= Reading text =
-*-*-
Yeah, kinda backwards there, but I have a feeling this is just a semantics issue. Still it's better to get people on page with the way the larger GW community talks.

Just because AB doesn't know how to coordinate and spike enough does not make modern balanced a "pressure" build. While adrenal warriors are decent pressure machines, the reason they are preferred over superior DPS choices like Rampage thumper rangers, is their ability to unload a quick and focused spike through high-damage adrenaline skills, supported by mesmers or rangers that can temporarily shut down defense long enough for the spike to go through. Against a decent team, balanced is not going to score kills without frequent spike calls. In the past there have been "pressure balance" builds like COW ran with 3 warriors, paragon, and zealot's fire smiter, but that isn't what the typical 2 warrior, ranger, dom mesmer, fastcast water thing is doing.

5+ SF ele build has a strong spike but it's uniquely pressure-oriented among caster gimmicks, capable of outputting mass AoE damage that melee hate does nothing to stop. Also lone SF guys in balance have seen play from time to time, although that was when elementalist wards and Victory of Death was everywhere. Just the -7 degen in a huge area was relevant in that environment.

A better example of "true" pressure would be thumpers with tainted flesh Minon Masters, or "lameway" thumpers backed by smite monks. There it's just pure thumper DPS paired with mass degen or AoE smiting, which often enough prevails against lower level teams despite the lack of disruption. Similarly we can look at Soul Barbs/Recurring Insecurity that SUP played in this monthly, for a brutally fast and difficult to shutdown spike.
-*-*-
= Information supplied =
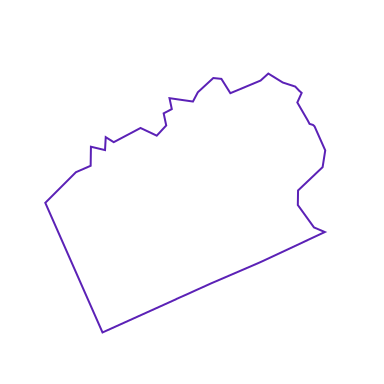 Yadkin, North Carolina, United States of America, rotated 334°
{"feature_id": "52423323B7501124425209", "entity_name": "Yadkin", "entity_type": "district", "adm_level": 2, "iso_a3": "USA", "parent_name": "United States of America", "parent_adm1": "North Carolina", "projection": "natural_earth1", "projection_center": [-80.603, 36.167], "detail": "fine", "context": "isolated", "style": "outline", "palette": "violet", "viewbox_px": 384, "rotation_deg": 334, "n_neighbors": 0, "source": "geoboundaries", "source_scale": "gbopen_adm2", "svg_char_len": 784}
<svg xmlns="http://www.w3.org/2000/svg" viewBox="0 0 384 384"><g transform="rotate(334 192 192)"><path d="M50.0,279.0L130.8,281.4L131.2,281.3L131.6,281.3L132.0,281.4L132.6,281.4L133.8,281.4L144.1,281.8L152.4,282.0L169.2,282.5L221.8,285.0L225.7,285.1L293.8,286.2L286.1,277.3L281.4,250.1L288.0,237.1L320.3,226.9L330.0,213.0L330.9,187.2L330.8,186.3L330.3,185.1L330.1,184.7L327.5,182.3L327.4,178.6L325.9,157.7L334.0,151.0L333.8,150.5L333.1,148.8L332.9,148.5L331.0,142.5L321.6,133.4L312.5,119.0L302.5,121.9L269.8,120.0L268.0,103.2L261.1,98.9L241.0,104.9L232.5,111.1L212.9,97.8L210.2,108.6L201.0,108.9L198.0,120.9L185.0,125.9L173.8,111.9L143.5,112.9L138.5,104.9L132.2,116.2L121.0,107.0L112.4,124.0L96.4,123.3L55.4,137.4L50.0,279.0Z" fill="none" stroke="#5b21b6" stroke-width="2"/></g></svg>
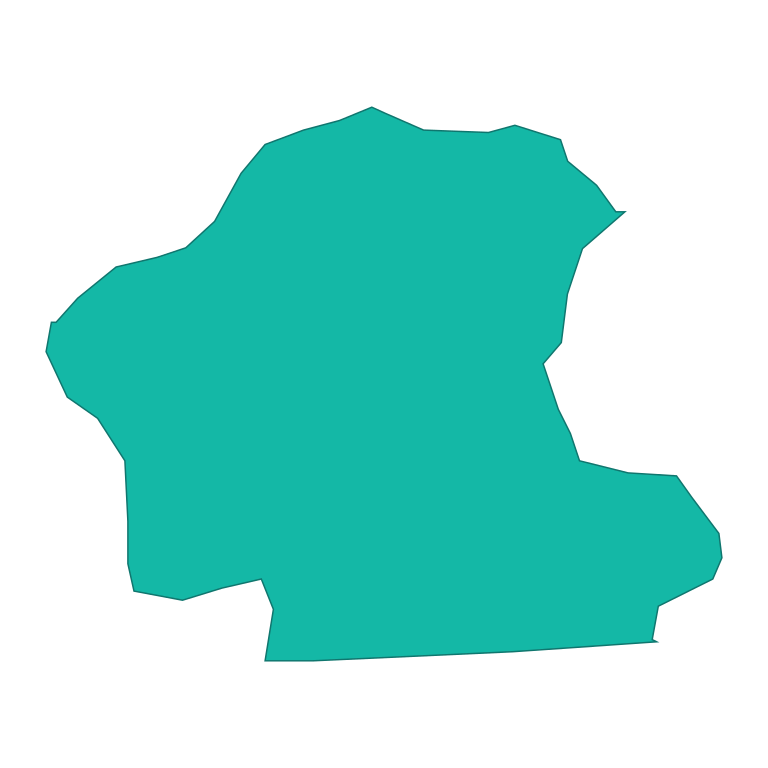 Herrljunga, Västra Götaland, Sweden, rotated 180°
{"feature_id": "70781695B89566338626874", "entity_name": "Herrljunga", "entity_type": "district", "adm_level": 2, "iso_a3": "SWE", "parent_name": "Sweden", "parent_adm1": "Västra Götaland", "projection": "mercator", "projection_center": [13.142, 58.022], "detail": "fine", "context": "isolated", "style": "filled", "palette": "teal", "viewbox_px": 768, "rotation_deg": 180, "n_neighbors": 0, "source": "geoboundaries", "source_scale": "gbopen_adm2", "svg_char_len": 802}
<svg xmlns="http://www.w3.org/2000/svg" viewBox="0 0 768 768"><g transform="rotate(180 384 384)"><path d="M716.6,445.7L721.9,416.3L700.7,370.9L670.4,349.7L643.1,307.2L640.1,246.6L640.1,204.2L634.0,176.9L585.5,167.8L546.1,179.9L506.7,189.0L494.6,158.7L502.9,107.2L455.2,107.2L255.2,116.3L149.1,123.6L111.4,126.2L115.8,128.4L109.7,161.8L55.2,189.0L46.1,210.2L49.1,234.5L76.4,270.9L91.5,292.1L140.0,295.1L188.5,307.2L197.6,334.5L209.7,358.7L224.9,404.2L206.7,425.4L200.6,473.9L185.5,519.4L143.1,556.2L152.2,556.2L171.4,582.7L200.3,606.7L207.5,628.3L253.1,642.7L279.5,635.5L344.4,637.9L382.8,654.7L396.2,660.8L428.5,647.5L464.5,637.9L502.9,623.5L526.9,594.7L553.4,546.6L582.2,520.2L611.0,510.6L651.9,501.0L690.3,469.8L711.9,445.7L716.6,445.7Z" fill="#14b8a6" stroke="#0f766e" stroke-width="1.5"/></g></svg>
-*-*-
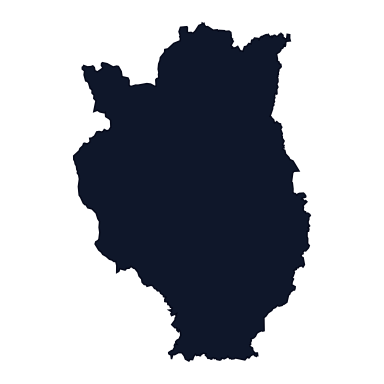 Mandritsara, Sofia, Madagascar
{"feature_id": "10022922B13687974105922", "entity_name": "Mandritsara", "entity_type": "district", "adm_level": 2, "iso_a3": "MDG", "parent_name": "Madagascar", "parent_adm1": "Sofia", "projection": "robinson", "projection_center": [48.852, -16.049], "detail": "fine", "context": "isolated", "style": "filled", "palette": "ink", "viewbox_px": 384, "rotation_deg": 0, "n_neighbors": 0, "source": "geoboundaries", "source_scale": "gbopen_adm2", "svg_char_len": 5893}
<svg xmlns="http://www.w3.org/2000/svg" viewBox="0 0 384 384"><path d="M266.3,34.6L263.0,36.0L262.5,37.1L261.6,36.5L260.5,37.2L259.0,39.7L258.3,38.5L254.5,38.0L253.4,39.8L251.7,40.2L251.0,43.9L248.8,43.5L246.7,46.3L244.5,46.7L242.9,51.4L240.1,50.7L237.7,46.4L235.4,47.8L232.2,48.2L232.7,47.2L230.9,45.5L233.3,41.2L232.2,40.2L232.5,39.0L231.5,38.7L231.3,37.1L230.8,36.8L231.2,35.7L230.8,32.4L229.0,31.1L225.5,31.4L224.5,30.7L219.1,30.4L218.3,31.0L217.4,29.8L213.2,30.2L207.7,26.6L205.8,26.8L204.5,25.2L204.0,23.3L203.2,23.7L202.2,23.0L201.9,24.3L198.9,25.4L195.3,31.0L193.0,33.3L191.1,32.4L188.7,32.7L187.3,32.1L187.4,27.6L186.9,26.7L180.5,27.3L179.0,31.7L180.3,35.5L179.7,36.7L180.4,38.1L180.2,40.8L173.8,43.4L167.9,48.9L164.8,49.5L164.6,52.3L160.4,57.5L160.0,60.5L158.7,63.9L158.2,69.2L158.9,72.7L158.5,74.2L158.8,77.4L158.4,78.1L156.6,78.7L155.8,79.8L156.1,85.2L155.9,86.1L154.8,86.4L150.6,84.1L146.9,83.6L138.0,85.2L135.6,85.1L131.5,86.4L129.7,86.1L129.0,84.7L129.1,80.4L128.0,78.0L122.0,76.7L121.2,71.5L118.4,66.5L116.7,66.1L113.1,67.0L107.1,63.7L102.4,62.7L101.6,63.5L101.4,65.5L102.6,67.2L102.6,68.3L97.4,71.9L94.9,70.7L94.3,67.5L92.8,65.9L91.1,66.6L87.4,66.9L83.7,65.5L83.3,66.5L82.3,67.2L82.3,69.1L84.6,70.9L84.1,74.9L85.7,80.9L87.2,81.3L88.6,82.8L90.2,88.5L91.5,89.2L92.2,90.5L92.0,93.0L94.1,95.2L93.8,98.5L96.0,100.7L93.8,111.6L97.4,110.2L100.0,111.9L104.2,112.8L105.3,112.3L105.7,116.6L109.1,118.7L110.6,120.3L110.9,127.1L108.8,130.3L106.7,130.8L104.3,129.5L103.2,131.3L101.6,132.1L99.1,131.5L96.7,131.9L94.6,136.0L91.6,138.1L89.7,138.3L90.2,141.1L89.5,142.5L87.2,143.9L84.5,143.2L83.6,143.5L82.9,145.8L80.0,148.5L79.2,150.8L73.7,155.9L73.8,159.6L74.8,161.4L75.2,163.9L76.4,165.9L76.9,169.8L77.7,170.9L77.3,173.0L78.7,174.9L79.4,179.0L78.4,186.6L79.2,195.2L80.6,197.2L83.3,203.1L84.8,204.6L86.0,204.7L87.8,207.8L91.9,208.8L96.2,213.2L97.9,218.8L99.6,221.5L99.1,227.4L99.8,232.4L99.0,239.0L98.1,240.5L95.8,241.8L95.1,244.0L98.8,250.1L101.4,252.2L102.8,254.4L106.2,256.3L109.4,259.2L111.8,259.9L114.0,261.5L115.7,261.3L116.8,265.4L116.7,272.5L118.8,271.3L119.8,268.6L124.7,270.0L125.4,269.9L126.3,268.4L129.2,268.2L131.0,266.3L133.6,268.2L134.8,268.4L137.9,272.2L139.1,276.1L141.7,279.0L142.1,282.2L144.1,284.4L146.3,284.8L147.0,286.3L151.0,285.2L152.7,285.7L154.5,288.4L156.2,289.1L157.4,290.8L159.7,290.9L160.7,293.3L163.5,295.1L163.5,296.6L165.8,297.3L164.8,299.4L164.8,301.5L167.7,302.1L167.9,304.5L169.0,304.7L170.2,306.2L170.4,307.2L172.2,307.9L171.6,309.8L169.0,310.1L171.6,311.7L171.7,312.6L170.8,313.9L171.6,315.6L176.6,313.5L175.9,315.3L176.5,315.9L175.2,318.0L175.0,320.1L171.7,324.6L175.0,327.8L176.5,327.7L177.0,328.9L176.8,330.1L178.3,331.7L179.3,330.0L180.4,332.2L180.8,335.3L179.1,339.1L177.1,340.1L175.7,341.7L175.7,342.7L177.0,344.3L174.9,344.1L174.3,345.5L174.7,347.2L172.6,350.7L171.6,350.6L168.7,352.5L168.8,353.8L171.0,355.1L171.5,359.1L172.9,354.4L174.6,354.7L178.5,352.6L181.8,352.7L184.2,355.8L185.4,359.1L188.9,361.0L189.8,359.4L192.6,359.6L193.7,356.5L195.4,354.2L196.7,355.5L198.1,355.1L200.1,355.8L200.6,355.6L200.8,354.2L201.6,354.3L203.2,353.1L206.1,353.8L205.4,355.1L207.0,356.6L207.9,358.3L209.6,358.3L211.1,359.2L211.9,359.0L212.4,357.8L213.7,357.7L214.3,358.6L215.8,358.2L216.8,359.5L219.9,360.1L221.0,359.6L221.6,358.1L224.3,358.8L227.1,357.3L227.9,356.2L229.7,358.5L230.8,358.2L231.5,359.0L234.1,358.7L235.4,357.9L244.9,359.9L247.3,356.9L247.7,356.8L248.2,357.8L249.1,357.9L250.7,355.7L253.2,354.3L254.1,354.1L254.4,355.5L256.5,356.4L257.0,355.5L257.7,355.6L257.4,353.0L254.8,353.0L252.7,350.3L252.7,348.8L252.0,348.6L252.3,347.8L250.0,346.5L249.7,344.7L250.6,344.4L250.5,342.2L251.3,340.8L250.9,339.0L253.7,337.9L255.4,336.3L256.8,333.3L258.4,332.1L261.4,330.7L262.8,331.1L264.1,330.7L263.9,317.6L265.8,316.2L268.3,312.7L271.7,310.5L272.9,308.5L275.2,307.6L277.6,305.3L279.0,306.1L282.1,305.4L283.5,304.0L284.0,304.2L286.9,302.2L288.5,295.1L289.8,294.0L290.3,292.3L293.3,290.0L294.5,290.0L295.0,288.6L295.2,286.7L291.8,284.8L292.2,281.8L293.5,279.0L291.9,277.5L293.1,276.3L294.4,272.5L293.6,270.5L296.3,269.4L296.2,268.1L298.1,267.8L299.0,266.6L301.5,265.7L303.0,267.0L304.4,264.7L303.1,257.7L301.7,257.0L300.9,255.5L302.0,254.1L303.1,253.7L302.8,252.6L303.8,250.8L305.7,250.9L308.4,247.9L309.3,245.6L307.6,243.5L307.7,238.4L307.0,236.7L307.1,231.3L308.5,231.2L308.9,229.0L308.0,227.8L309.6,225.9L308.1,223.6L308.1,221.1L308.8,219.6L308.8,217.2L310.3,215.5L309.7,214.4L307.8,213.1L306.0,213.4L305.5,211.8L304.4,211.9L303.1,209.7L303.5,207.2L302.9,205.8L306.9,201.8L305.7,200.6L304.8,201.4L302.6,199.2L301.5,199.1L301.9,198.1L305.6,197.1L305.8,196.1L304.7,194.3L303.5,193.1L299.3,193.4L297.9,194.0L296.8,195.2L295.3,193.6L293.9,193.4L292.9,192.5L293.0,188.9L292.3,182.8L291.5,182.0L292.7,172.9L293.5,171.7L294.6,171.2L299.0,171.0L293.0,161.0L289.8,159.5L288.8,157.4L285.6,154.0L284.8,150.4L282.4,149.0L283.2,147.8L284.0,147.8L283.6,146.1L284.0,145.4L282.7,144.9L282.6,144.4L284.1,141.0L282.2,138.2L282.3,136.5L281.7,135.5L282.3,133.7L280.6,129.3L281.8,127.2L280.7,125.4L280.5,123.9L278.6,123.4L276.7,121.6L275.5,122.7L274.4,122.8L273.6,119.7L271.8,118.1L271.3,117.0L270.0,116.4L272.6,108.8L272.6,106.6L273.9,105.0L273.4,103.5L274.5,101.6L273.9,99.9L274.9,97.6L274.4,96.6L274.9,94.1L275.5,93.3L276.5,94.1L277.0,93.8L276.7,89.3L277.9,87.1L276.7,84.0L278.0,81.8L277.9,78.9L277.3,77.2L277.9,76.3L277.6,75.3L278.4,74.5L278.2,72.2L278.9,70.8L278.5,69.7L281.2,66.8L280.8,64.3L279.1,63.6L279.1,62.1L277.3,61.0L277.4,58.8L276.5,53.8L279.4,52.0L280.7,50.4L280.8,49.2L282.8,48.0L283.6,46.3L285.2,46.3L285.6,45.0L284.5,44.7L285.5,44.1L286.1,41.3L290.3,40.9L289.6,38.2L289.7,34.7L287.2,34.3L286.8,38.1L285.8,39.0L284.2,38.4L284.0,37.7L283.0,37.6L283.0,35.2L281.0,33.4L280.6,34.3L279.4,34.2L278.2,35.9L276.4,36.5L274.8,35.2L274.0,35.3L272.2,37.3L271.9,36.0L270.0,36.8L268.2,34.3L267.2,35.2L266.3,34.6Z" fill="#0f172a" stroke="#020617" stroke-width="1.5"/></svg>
-*-*-
= Your instructions =
Rewrite the post on pressure and spike builds from "5+ SF ele build" up to and including "to shutdown spike.", changing "smite monks" to "healing monks".

= Expected output =
5+ SF ele build has a strong spike but it's uniquely pressure-oriented among caster gimmicks, capable of outputting mass AoE damage that melee hate does nothing to stop. Also lone SF guys in balance have seen play from time to time, although that was when elementalist wards and Victory of Death was everywhere. Just the -7 degen in a huge area was relevant in that environment.

A better example of "true" pressure would be thumpers with tainted flesh Minon Masters, or "lameway" thumpers backed by healing monks. There it's just pure thumper DPS paired with mass degen or AoE smiting, which often enough prevails against lower level teams despite the lack of disruption. Similarly we can look at Soul Barbs/Recurring Insecurity that SUP played in this monthly, for a brutally fast and difficult to shutdown spike.